The development came as China's state media also warned on Friday that some damages inflected upon the Sino-US ties amid the persisting anti-China measures by the outgoing Trump administration are "beyond repair."
"Even if the incoming administration has any intention of easing the tensions that have been sown, and continue being sown, some damage is simply beyond repair, as the sitting US president intends," China Daily newspaper observed in a Friday editorial.
This is while the Trump administration also added major Chinese chipmaker SMIC and offshore oil giant CNOOC to a blacklist of alleged military companies, barring American investors from buying securities issued by the two corporations starting late next year.
The moves came as the top US spy chief accused China on Thursday of preparing for "an open-ended period of confrontation with the US," marking yet another bid by the Trump administration to further escalate tensions with Beijing in its final days in office.
"Beijing is preparing for an open-ended period of confrontation with the U.S. Washington should also be prepared. Leaders must work across partisan divides to understand the threat, speak about it openly, and take action to address it," said Director of National Intelligence John Ratcliffe in an article published by the right-wing financial daily The Wall Street Journal.
Meanwhile, China's ambassador to the US, Cui Tiankai, suggested Beijing's desire to reset the increasingly confrontational relationship with Washington as US President-elect Joe Biden prepares to take office in January.
"There are always differences between the two countries. None of them justifies confrontation and war, cold or hot," Cui said on Twitter post.

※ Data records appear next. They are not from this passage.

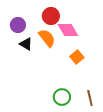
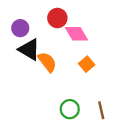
orange semicircle: (47, 38) -> (47, 62), moved
black triangle: (26, 44) -> (29, 50), size x1.5

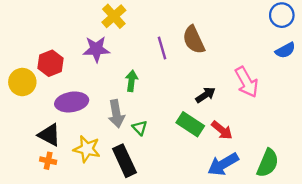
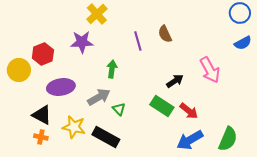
brown semicircle: (194, 40) -> (165, 34), size x0.7
gray arrow: (116, 114) -> (99, 97), turned -110
black rectangle: (124, 161) -> (106, 137), turned -36

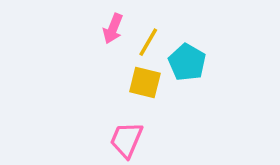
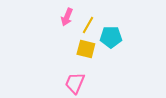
cyan pentagon: (187, 62) -> (111, 37), turned -30

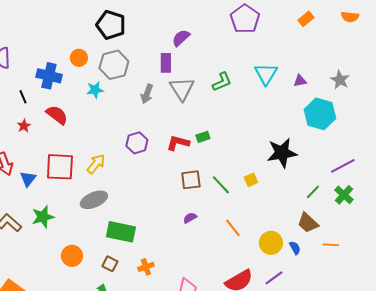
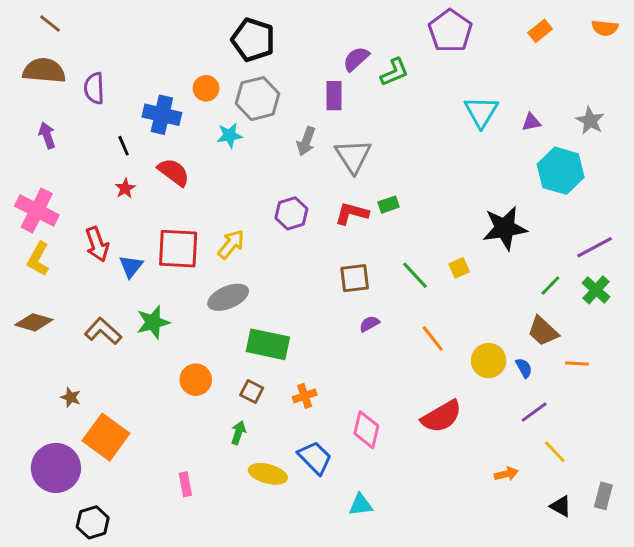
green L-shape: (222, 82) -> (394, 72), moved
gray triangle: (182, 89) -> (353, 156), moved
brown square: (191, 180) -> (355, 278), moved
purple line: (274, 278) -> (534, 412), moved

"With sufficient mutual respect and mutual understanding, we are capable of managing these differences so that they would not derail the entire relationship," he added on Thursday.
Moreover, a Reuters report on Friday cited "a person familiar with the matter" as saying that US prosecutors are discussing a deal with lawyers for Chinese Huawei Corporation's Chief Financial Officer Meng Wanzhou to resolve criminal charges against her and end her detention in Canada, which would then terminate a major source of discord.
It remains unclear, however, whether a Biden administration would bring a dramatic shift to Sino-US ties any time soon.